III. The growth of two storytellers and one online course
In the third section of the presentation, I will present a different form of storytelling and examples of another fully online semester course. The course, which is titled HIV/AIDS from a Global Perspective, was offered for the first time to College of Global Public Health students in both the U.S. and Abu-Dhabi as part the Global Public Health masters program. This course demonstrates how I, a former journalist/documentary filmmaker, and now educational design technologist, and Danielle Ompad, Associate Professor of Public Health, have evolved as a storytellers through the experience of producing online courses together.
Storytelling takes many forms in this course. Rather than devote time and resources to producing multiple documentary style videos, we judiciously selected a few topics that would truly benefit from the resources necessary to create this style of video. Topics included the early years of AIDS, and videos were presented by a faculty member who had first-hand experience with early AIDS activism.

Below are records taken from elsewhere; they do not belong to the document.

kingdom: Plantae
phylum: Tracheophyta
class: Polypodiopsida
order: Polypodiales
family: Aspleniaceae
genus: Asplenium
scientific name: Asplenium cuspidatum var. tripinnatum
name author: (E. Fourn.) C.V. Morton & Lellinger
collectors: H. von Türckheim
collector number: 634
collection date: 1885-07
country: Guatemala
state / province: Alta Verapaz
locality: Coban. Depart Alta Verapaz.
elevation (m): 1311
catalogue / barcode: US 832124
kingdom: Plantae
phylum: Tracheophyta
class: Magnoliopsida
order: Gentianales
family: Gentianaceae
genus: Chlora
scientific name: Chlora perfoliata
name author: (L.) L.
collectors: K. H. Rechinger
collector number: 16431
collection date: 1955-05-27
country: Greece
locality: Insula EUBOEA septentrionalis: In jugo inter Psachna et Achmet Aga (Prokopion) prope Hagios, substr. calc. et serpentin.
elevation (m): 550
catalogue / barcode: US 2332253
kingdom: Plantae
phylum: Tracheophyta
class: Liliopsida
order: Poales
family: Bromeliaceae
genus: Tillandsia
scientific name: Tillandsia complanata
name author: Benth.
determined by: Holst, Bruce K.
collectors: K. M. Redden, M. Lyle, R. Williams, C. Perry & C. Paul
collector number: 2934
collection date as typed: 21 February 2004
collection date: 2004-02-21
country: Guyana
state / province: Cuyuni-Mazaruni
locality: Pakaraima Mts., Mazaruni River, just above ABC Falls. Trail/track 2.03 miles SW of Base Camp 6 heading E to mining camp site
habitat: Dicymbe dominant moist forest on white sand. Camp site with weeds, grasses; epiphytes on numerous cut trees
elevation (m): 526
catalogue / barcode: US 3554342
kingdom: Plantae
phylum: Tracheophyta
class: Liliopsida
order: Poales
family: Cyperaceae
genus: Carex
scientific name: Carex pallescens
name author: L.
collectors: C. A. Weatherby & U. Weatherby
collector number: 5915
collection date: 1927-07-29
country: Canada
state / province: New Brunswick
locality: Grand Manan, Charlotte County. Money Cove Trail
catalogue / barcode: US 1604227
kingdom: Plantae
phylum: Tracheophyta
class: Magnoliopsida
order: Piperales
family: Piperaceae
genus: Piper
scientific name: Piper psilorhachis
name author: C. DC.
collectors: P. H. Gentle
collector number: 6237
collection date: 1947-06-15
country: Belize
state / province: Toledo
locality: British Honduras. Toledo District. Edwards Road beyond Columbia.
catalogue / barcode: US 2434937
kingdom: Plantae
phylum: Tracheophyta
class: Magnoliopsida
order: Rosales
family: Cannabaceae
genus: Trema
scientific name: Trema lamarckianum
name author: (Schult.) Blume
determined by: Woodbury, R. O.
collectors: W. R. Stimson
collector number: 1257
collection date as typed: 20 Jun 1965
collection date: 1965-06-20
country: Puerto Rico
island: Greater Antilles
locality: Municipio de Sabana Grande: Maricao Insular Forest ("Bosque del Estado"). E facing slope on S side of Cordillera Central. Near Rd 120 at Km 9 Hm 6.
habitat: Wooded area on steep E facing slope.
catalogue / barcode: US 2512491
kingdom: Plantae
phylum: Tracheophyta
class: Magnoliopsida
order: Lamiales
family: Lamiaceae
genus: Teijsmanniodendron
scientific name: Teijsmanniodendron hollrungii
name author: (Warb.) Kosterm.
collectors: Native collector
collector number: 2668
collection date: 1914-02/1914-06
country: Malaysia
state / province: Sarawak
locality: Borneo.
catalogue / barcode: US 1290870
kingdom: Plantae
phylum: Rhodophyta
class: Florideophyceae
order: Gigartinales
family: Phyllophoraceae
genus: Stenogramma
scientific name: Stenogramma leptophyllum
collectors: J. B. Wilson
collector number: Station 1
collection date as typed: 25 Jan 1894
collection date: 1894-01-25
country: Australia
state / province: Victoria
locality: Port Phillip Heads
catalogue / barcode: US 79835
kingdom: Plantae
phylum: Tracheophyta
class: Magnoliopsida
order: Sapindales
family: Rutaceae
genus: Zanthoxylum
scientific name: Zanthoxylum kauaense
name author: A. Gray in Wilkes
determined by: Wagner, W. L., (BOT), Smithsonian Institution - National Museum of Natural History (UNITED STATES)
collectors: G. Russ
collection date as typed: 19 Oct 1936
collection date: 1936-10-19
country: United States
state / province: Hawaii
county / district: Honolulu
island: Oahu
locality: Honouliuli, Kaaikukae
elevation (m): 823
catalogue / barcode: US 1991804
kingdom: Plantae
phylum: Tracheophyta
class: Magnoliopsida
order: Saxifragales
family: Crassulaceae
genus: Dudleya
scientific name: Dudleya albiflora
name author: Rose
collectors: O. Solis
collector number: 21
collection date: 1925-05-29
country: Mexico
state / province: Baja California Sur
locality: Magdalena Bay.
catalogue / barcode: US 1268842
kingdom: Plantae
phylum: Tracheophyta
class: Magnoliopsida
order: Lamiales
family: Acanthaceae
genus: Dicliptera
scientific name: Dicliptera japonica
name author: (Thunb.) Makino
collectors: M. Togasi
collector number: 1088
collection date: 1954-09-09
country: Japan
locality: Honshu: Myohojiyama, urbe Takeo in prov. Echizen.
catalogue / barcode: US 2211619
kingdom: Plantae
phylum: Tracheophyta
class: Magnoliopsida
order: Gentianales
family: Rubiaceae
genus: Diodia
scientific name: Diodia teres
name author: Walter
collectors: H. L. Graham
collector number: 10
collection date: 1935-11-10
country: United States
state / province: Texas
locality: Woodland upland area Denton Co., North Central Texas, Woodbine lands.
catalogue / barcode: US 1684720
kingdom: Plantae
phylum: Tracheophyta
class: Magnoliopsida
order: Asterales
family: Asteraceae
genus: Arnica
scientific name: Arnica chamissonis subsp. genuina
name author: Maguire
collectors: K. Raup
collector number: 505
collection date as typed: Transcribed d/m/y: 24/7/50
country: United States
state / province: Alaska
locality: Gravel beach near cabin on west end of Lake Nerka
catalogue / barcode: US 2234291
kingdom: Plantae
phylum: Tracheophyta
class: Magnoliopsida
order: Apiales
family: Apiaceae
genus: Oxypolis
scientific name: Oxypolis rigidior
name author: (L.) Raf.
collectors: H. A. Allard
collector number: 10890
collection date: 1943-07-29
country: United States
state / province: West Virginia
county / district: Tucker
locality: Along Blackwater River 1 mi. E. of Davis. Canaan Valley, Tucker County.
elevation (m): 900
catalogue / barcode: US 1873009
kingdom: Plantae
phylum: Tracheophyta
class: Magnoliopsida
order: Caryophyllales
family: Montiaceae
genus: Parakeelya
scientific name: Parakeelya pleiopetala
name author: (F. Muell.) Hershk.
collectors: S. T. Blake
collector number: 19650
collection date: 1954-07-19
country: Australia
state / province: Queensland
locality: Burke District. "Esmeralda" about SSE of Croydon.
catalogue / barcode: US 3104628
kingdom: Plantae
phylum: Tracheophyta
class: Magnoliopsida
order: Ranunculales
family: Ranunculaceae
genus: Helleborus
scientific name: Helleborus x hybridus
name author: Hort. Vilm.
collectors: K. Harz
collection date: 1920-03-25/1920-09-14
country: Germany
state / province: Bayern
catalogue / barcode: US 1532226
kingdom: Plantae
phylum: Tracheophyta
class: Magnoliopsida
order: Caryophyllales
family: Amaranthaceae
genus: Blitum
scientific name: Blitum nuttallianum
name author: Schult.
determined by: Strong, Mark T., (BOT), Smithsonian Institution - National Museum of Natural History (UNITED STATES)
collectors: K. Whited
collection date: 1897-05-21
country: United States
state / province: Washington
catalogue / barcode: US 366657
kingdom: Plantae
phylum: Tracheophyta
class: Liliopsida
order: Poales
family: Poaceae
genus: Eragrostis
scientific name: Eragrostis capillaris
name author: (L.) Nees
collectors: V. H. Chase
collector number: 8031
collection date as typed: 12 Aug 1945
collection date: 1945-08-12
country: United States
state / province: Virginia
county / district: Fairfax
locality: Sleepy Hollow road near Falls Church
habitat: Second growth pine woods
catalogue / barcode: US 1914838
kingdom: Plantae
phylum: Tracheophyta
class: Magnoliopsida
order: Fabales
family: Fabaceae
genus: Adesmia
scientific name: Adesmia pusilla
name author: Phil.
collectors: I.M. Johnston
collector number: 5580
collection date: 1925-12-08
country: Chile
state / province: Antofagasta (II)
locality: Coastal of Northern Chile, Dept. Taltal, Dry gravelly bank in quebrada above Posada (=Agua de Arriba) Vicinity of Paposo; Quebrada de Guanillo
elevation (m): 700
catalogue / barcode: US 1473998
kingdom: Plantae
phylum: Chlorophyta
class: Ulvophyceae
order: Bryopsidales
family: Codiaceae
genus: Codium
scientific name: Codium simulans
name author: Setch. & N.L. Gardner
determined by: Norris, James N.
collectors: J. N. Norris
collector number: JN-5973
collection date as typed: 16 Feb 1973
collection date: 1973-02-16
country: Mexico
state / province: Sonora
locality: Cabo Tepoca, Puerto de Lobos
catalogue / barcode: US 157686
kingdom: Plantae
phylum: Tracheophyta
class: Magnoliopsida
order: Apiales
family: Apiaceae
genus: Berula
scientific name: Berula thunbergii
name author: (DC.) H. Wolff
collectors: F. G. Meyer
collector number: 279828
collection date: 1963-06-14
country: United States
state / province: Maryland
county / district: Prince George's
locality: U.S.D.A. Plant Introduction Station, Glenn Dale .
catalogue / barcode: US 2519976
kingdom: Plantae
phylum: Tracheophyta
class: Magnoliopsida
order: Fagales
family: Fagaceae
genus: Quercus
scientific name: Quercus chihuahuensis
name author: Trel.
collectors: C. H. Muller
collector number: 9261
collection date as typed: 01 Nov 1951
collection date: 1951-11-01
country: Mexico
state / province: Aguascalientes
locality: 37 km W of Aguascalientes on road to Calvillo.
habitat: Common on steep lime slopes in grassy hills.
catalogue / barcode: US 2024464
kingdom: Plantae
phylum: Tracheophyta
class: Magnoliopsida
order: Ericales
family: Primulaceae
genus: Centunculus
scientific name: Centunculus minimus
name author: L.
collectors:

We also produced a series of interactive, illustrated timelines with the Storyline e-learning tool. At the end of each chronological section that covered the history of AIDS over a span of nearly 40 years, the timelines reinforced the diverse events, people, and the evolution of AIDS stories covered.
The majority of videos in each lesson were narrated by the instructor and produced with slides in NYU’s Instructional Video Module (IVM) studio. The studio requires no post-production or editing. Instead, faculty must prepare and rehearse their presentations, much as they would for a lecture, but in short segments that deliver content, data, and images to meet the attention span of an online audience. Short videos produced by outside sources such as Khan Academy, were carefully selected and included in the course along with videos that had already been produced by our faculty.
The pages of content within the course LMS are richly illustrated with contextual images and captions along with tables and figures. Together, they illustrate the stories of the science, the history, the politics, the prevention and the treatments for HIV/AIDS in the last four decades. As students read through the pages, they encounter news headlines and images, health posters, and infographics. These all bring the stories and facts to life as students weave through this large, complex and global story of a pandemic.
Finally, students are have the opportunity to engage in their own digital storytelling in the form of final presentations where they are encouraged to use video, graphics and images.
Summary
Creating engaging content delivered by expert faculty in a way that students can explore, grasp, and use, remains the best way to apply storytelling both online and in the classroom. Indeed, faculty who create online courses say that the experience has taught them to be better instructors in the classroom, and to write more concisely and visually. This session aims to inspire faculty to tap into the stories they already know and reconceive them in the form of digital video, images, and interactive tools. As NYU’s Teaching and Learning with Technology Team (TLT) continues to evolve and use a variety of the latest e-learning tools and technologies, good storytelling remains integral to our most successful courses.